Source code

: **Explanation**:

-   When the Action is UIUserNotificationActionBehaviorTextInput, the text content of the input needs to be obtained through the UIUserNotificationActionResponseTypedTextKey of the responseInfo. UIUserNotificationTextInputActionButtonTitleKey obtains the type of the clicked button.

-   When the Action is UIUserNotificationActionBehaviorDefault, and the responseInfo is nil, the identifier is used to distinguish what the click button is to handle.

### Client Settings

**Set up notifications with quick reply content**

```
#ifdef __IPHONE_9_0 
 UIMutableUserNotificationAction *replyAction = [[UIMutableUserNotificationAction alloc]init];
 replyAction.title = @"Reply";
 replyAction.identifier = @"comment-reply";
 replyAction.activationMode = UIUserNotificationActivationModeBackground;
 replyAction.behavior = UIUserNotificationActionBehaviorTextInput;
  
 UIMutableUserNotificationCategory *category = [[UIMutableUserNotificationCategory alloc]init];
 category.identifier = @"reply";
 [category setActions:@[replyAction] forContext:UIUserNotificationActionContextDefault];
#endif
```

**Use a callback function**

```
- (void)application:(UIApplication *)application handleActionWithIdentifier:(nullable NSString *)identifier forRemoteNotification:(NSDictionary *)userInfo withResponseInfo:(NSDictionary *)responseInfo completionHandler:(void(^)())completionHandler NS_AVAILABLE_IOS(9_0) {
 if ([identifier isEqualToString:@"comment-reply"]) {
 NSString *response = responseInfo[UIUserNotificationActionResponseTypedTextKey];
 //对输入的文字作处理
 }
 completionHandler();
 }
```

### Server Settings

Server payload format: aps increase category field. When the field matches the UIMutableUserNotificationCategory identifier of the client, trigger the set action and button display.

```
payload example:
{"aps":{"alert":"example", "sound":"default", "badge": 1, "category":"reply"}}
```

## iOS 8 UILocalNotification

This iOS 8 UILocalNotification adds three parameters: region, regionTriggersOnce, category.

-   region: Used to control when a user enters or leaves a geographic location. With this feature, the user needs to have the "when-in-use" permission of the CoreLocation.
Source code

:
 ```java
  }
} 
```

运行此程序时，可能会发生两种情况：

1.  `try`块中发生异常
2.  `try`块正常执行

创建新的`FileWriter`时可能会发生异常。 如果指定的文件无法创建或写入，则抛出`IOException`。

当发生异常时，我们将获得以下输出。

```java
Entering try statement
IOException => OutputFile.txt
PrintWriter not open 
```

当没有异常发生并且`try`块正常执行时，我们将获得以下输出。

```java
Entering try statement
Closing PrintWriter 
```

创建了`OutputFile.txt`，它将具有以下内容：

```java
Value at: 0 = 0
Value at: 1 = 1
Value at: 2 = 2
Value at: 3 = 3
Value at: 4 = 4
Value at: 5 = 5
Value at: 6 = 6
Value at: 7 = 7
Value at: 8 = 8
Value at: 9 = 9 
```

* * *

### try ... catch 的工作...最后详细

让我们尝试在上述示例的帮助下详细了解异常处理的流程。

● ● ●

EXERCISE OBJECTIVE -> Copy the entries word for word. Leave nothing out.

REPLY TO THE EXERCISE ->
Source code

: **Explanation**:

-   When the Action is UIUserNotificationActionBehaviorTextInput, the text content of the input needs to be obtained through the UIUserNotificationActionResponseTypedTextKey of the responseInfo. UIUserNotificationTextInputActionButtonTitleKey obtains the type of the clicked button.

-   When the Action is UIUserNotificationActionBehaviorDefault, and the responseInfo is nil, the identifier is used to distinguish what the click button is to handle.

### Client Settings

**Set up notifications with quick reply content**

```
#ifdef __IPHONE_9_0 
 UIMutableUserNotificationAction *replyAction = [[UIMutableUserNotificationAction alloc]init];
 replyAction.title = @"Reply";
 replyAction.identifier = @"comment-reply";
 replyAction.activationMode = UIUserNotificationActivationModeBackground;
 replyAction.behavior = UIUserNotificationActionBehaviorTextInput;
  
 UIMutableUserNotificationCategory *category = [[UIMutableUserNotificationCategory alloc]init];
 category.identifier = @"reply";
 [category setActions:@[replyAction] forContext:UIUserNotificationActionContextDefault];
#endif
```

**Use a callback function**

```
- (void)application:(UIApplication *)application handleActionWithIdentifier:(nullable NSString *)identifier forRemoteNotification:(NSDictionary *)userInfo withResponseInfo:(NSDictionary *)responseInfo completionHandler:(void(^)())completionHandler NS_AVAILABLE_IOS(9_0) {
 if ([identifier isEqualToString:@"comment-reply"]) {
 NSString *response = responseInfo[UIUserNotificationActionResponseTypedTextKey];
 //对输入的文字作处理
 }
 completionHandler();
 }
```

### Server Settings

Server payload format: aps increase category field. When the field matches the UIMutableUserNotificationCategory identifier of the client, trigger the set action and button display.

```
payload example:
{"aps":{"alert":"example", "sound":"default", "badge": 1, "category":"reply"}}
```

## iOS 8 UILocalNotification

This iOS 8 UILocalNotification adds three parameters: region, regionTriggersOnce, category.

-   region: Used to control when a user enters or leaves a geographic location. With this feature, the user needs to have the "when-in-use" permission of the CoreLocation.
Source code

:
 ```java
  }
} 
```

运行此程序时，可能会发生两种情况：

1.  `try`块中发生异常
2.  `try`块正常执行

创建新的`FileWriter`时可能会发生异常。 如果指定的文件无法创建或写入，则抛出`IOException`。

当发生异常时，我们将获得以下输出。

```java
Entering try statement
IOException => OutputFile.txt
PrintWriter not open 
```

当没有异常发生并且`try`块正常执行时，我们将获得以下输出。

```java
Entering try statement
Closing PrintWriter 
```

创建了`OutputFile.txt`，它将具有以下内容：

```java
Value at: 0 = 0
Value at: 1 = 1
Value at: 2 = 2
Value at: 3 = 3
Value at: 4 = 4
Value at: 5 = 5
Value at: 6 = 6
Value at: 7 = 7
Value at: 8 = 8
Value at: 9 = 9 
```

* * *

### try ... catch 的工作...最后详细

让我们尝试在上述示例的帮助下详细了解异常处理的流程。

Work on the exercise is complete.